When you spend between seven to ten hours a day at a job (for most people) there are ample opportunity’s for managers to lead, but these opportunity’s are often not seized. Instead, managers end up treating people like they’re a process and not a human. If you’re in a position of authority and recognize that there’s a need for change the first step you should take is to listen more and talk less. When people feel like what they said has been taken seriously they tend to respond in a positive and cooperative manner.
If there’s anything that the Army taught me it was how to lead by providing examples of bad leadership on a consistent basis. Battalion and company leadership would routinely hand out tasks just before soldiers were to go home. Often times the soldiers were blamed for staying late while leadership twiddled their thumbs. While poor management often happens simply because of poor management there are times where a company commander or 1st SGT doesn’t want to go home because of a bad marriage or is lonely so the soldiers suffer.
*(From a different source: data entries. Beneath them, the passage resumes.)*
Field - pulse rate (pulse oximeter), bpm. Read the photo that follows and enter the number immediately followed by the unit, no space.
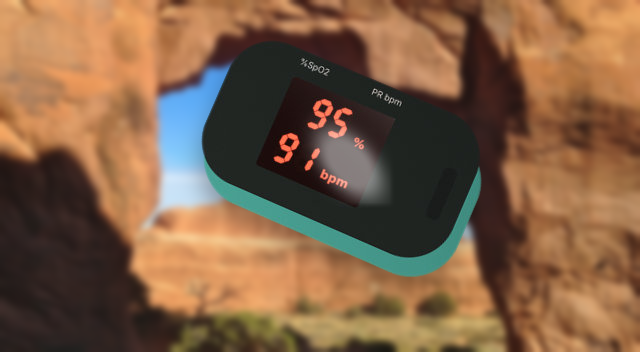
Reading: 91bpm
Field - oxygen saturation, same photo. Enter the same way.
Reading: 95%
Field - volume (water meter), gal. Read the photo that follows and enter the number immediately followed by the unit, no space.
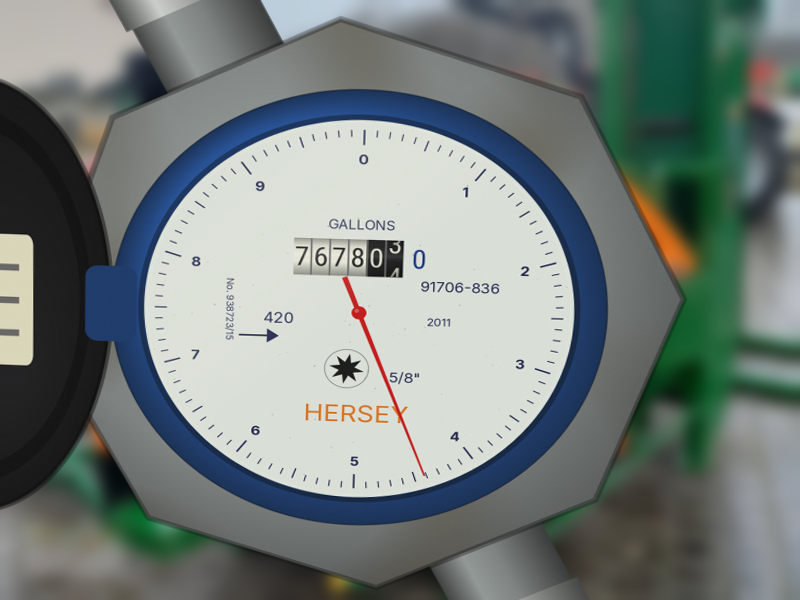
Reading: 7678034.4gal
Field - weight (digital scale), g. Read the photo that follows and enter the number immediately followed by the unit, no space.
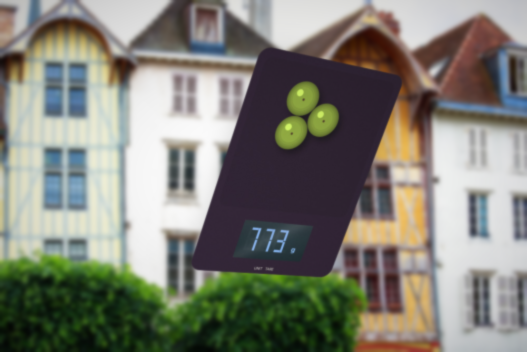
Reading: 773g
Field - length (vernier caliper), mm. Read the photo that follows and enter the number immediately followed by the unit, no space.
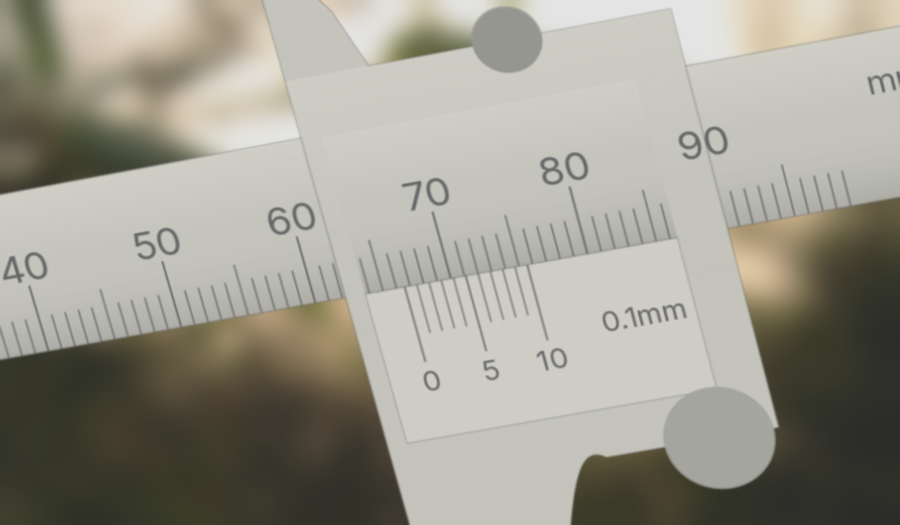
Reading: 66.6mm
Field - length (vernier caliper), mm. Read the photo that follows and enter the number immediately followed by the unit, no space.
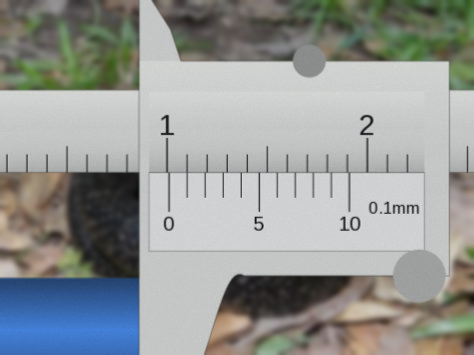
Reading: 10.1mm
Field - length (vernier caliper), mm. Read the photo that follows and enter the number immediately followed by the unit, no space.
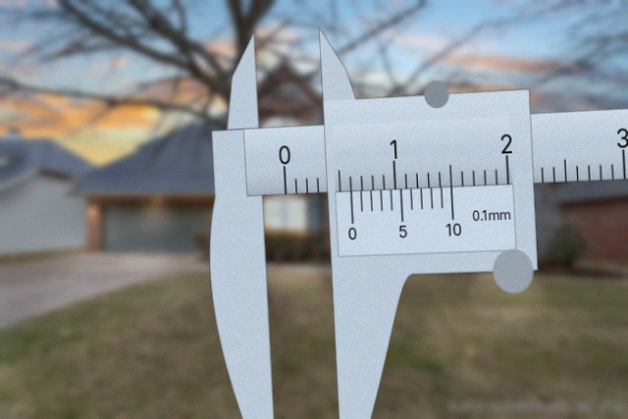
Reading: 6.0mm
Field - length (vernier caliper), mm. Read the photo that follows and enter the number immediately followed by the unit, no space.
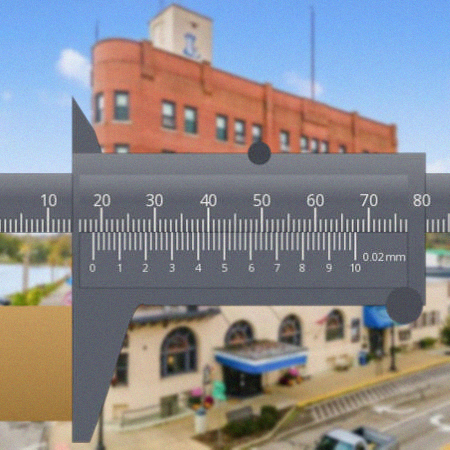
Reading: 18.5mm
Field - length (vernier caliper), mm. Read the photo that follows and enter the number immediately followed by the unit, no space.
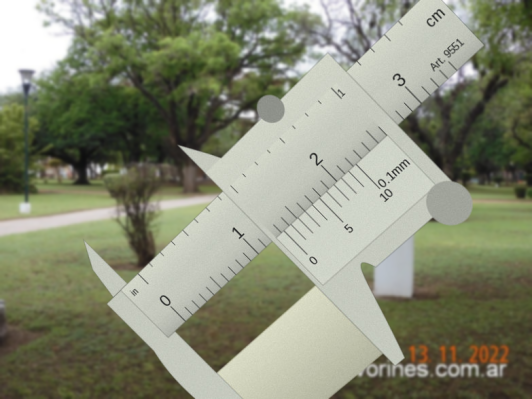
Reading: 13.3mm
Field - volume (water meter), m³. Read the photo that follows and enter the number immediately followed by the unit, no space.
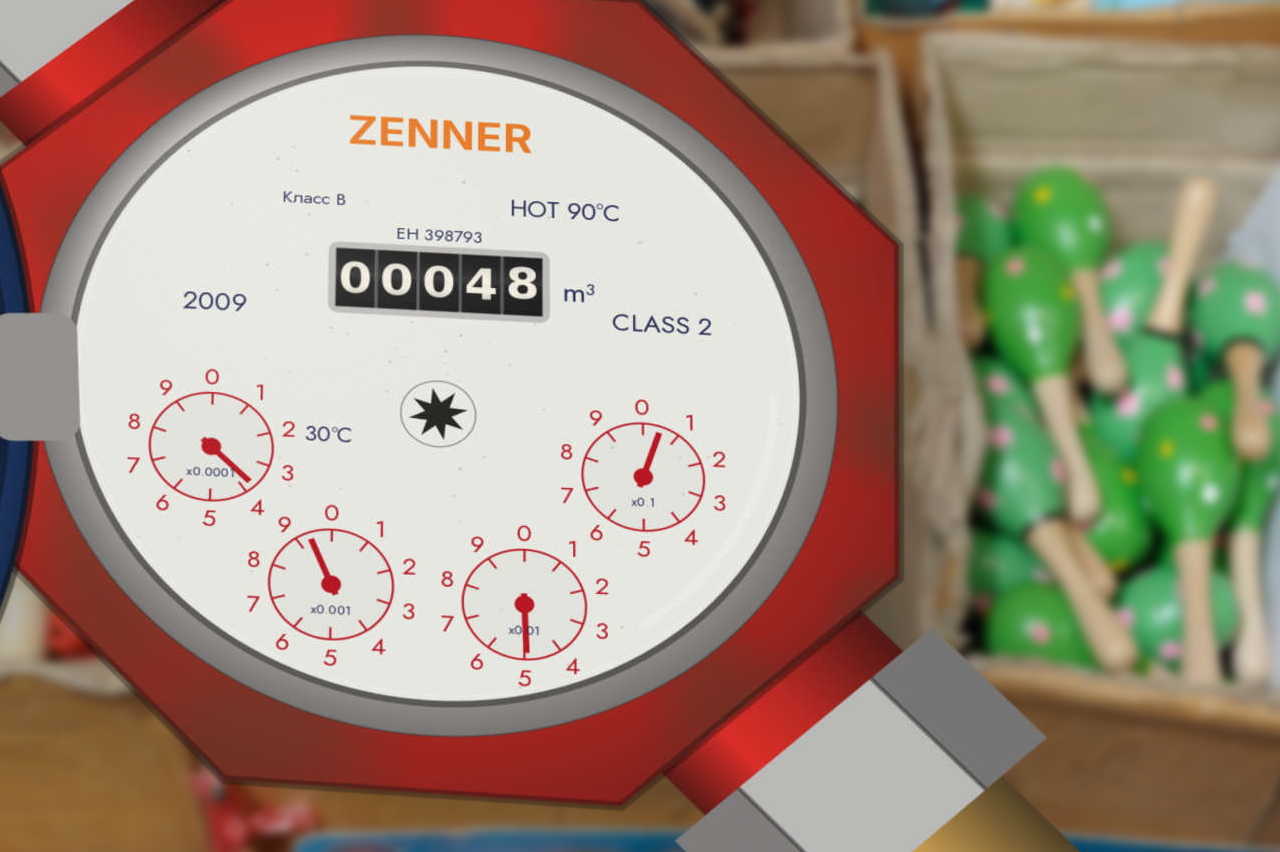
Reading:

“Hiding behind rank” is a term for NCO’s and Officer’s that were verbally and psychologically abusive. If the NCO’s and Officer’s behaved abusively in the civilian world as they did in the Army they wouldn’t have their rank to protect them from retaliation. The company commander will use the Uniform Code of Military Justice to take your rank and put you in jail regardless of what the NCO did to you. NCO’s have enough power to ruin your life just because they feel like it, and it happens more often than one would think.